トークの合い間には、BGVとして、男優として出演したAVや個人的に撮影したというコレクションビデオ(もちろんご自身のセックス中の映像です)も流れていました。エロビデオをたくさん集める人はけっこういるけど、自分が絡み合っている映像を分類してきちんとコレクションするというのはかなり少数派だと思う。少なくとも自分はそれを見返す気持ちにはなれない。不思議だなあ、と考えながら見ていると、ビデオ中の安田老人が満面の笑みをみせる瞬間がある。それはたいてい相手の女性があえいでいるときでした。もしかしたら、この人はセックスそのものよりも、相手の女性が気持ちよくなっている光景が好きなんじゃないのかなあ。それならわりと理解できる。「ビデオよりもテープを聞き返すことの方が多い」というお話もあって、「やっぱりそうなんだ」と自分勝手に納得しました。

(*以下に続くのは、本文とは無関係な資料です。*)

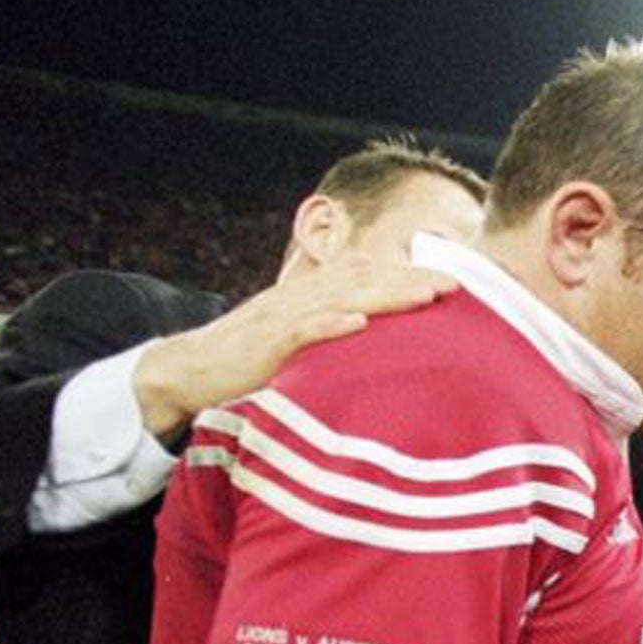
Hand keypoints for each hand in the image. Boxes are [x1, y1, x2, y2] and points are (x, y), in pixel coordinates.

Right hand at [132, 254, 456, 437]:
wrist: (188, 370)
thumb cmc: (249, 359)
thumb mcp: (298, 339)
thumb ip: (332, 329)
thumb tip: (373, 330)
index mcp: (311, 295)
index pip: (367, 276)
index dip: (407, 274)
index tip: (452, 279)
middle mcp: (301, 298)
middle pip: (364, 281)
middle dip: (409, 279)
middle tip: (455, 282)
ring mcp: (282, 317)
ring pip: (342, 299)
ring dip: (384, 295)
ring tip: (424, 295)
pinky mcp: (265, 343)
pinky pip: (300, 331)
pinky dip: (329, 325)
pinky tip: (358, 322)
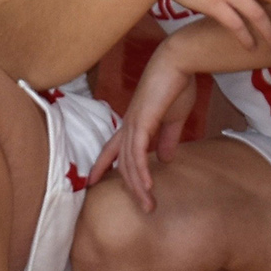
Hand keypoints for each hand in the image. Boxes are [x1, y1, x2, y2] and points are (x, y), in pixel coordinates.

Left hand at [88, 43, 198, 210]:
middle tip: (145, 208)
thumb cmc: (176, 85)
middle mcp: (128, 125)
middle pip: (122, 163)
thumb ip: (167, 138)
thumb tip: (165, 159)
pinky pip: (138, 152)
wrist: (177, 62)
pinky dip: (141, 170)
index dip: (101, 166)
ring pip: (129, 162)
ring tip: (149, 204)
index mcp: (133, 123)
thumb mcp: (173, 119)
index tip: (92, 183)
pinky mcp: (142, 121)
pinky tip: (147, 185)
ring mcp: (133, 123)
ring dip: (139, 186)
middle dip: (131, 187)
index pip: (112, 150)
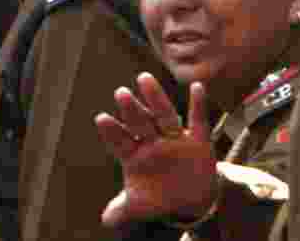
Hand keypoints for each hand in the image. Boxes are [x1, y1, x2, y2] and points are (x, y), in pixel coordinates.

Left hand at [96, 74, 217, 228]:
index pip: (121, 141)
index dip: (112, 132)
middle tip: (120, 93)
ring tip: (144, 78)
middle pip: (141, 122)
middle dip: (131, 110)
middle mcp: (152, 141)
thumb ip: (124, 208)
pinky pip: (198, 121)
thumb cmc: (159, 196)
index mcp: (135, 154)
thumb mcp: (142, 205)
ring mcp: (174, 138)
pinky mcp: (197, 140)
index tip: (101, 118)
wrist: (191, 200)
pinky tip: (197, 87)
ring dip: (156, 98)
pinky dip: (198, 105)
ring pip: (164, 115)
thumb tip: (105, 220)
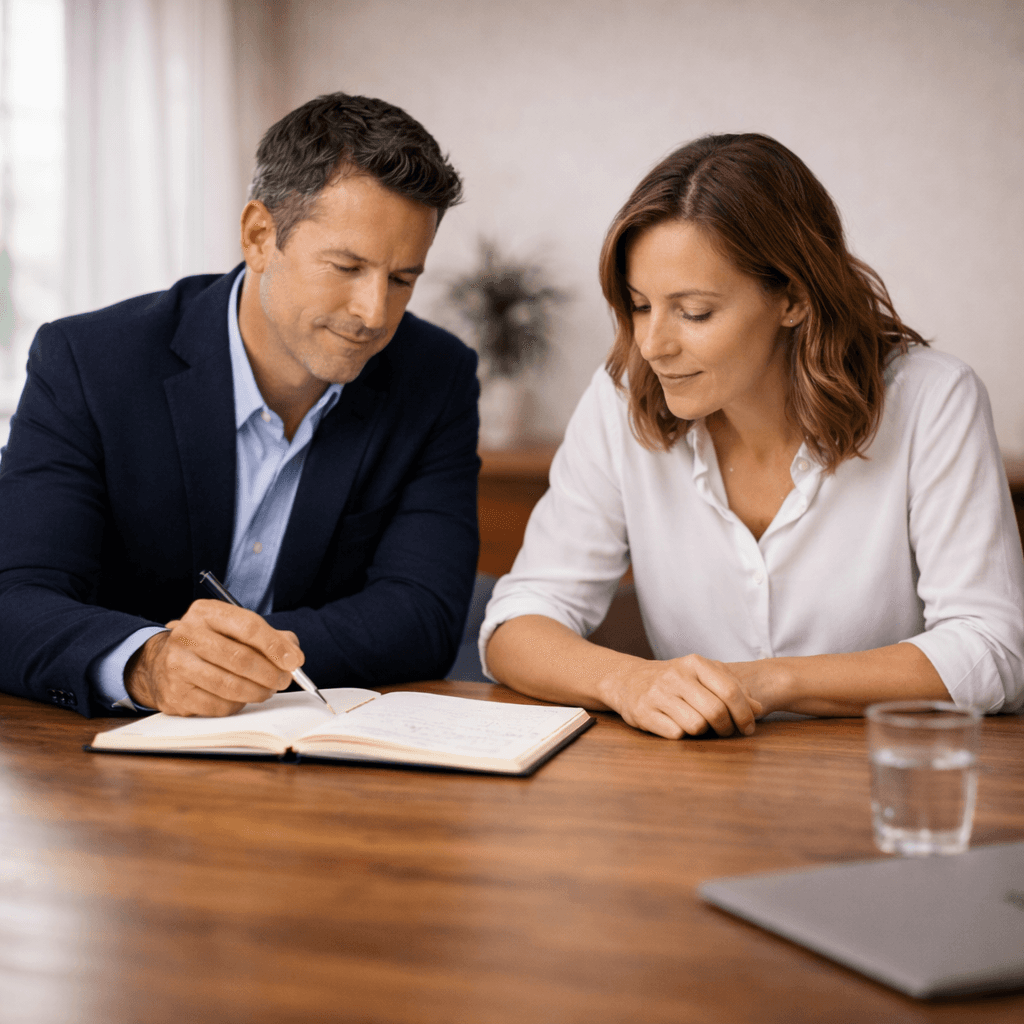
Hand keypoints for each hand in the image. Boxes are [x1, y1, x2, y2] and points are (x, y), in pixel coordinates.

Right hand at [125, 599, 302, 715]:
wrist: (163, 661)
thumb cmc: (212, 643)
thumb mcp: (236, 628)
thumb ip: (271, 637)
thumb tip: (293, 657)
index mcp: (205, 612)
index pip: (248, 627)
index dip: (275, 646)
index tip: (295, 661)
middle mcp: (187, 635)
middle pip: (240, 658)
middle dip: (271, 673)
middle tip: (284, 680)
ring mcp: (177, 665)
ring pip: (230, 686)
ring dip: (258, 691)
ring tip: (268, 690)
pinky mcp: (175, 694)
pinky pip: (218, 706)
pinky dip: (238, 704)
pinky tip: (242, 697)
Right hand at [598, 653, 762, 738]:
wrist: (628, 679)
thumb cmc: (675, 681)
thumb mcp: (702, 676)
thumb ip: (731, 688)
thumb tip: (757, 708)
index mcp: (694, 663)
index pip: (730, 691)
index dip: (744, 714)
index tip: (748, 727)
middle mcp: (675, 676)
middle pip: (716, 711)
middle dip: (726, 728)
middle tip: (726, 732)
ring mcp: (657, 694)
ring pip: (696, 725)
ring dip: (703, 732)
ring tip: (700, 727)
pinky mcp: (643, 712)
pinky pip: (675, 734)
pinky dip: (682, 735)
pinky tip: (678, 727)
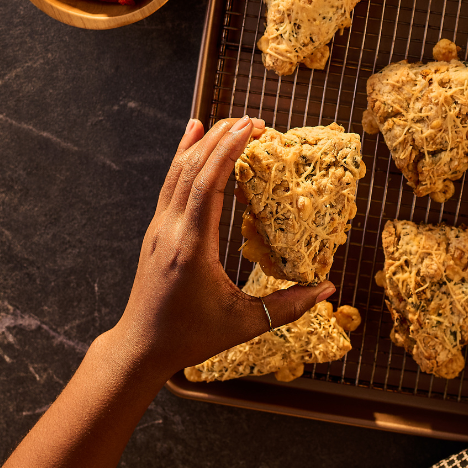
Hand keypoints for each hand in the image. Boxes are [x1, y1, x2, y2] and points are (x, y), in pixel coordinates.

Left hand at [109, 116, 335, 380]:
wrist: (141, 346)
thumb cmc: (191, 337)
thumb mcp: (244, 324)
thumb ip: (287, 307)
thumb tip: (326, 289)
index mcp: (192, 248)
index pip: (209, 186)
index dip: (228, 152)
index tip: (251, 128)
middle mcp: (171, 230)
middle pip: (193, 169)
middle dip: (222, 139)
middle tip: (253, 121)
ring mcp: (159, 228)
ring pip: (178, 172)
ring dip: (203, 143)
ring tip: (228, 121)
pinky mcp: (156, 230)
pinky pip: (171, 183)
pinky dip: (183, 156)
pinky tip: (192, 136)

とはいえ、そこは「性豪」。一筋縄ではいかない。都築さんが「40代以上の女性のほうがいいとおっしゃっていましたね」と聞けば「ええ」と答えるけど、「でも若い子もいいですね」なんてひっくり返したりもする。それでいて、「90歳くらいのおばあさんが手を伸ばしてきた」なんてイイ話も出てくる。圧巻なのは家族の話。安田老人は、現在奥さん、娘さんと同居している。ところが、家族は「性豪」としての一面を「知らない」と言い張るのです。んなわけないじゃんと思うのだけど、断言して譲らない。聞いているうちに、もしかしたら本当かもしれないなあという気になってくるから不思議です。

カサノヴァとは違って簡単には「愛」を語らない安田老人。この人の見ている世界は、ものすごく淫猥なんだけど、確固とした純粋さもあるような気がします。最後に語ってくださった僕たちへのアドバイスは「金はからませちゃいけない」。トークショー後はサイン会。大満足で外に出ると、クリスマスソングが流れていました。表参道ヒルズに向かう人も多いみたい。あそこの地下にこっそり裏ビデオ屋があったらおもしろいのに。